“Historically, there were few, if any, regulatory requirements on swaps … it was effectively an unsecured loan,” said James Schwartz, Of Counsel at Morrison & Foerster. He was the fourth and final presenter at the Derivatives Regulatory Update webinar held on March 31, 2015, sponsored by the Global Association of Risk Professionals.
Prior to the Dodd-Frank Act, swaps dealers were self-regulated through the trade association International Swaps and Derivatives Association (ISDA). “It was typical for the two parties to accept a certain amount of uncollateralized exposure to each other in the form of a threshold that varied according to their credit ratings,” he said, referring to Credit Support Annexes (CSAs) that outline the terms of the agreement.
Historically, “the default rule was that the secured party has the right to rehypothecate the collateral posted to it,” and this ability to rehypothecate was so important that it affected the pricing of the swap.
After the 2008 financial crisis, there has been “a move to zero-threshold CSAs,” said Schwartz, who went on to outline the proposed margin rules for uncleared swaps. He noted the proposals divide swap market participants into 4 categories, depending on the type of end user.

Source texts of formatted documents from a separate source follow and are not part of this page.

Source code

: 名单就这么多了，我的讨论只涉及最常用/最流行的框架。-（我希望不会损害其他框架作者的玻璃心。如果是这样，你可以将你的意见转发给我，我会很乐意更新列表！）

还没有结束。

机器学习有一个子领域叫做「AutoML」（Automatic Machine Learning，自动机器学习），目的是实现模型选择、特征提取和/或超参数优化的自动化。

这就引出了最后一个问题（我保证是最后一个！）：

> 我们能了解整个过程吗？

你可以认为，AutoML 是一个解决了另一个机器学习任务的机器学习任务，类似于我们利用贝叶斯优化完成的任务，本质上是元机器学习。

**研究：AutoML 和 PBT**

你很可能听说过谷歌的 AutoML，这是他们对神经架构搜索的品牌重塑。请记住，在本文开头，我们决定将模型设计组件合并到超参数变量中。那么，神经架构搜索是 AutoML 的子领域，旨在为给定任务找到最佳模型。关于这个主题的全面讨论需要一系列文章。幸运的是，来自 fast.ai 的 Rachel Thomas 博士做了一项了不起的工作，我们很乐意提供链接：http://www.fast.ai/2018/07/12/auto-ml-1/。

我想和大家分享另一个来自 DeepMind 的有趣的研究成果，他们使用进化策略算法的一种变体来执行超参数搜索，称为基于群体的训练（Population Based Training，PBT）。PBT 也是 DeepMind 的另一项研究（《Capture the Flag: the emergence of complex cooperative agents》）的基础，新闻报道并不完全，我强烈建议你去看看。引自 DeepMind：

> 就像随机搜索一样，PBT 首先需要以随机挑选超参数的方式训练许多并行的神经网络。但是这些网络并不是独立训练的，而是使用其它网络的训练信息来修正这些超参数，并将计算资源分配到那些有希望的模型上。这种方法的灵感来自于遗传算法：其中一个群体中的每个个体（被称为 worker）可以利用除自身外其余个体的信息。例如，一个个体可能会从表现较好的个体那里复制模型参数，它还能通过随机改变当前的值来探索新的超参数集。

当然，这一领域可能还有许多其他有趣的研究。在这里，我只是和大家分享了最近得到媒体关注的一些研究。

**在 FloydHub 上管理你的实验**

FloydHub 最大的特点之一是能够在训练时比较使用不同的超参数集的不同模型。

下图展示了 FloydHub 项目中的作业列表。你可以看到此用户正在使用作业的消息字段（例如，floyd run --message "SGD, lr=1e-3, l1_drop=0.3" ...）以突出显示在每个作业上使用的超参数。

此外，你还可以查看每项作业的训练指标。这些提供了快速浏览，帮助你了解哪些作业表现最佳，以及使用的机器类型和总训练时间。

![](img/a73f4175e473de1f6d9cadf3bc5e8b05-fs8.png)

What is “quite striking” about the proposed rules, he said, is that each party must exchange an initial margin amount, which cannot be re-used, and which would be held by a third party. This is due to concerns over liquidity risk, and begins at a $65 million dollar threshold.
The definition of “financial end user” casts the net fairly wide, Schwartz said. The division between “material swaps exposure” and the non-material case is defined as $3 billion average daily aggregate notional amount of all types of swaps over the summer quarter. The proposal contains specifics on the treatment of FX swaps and forwards.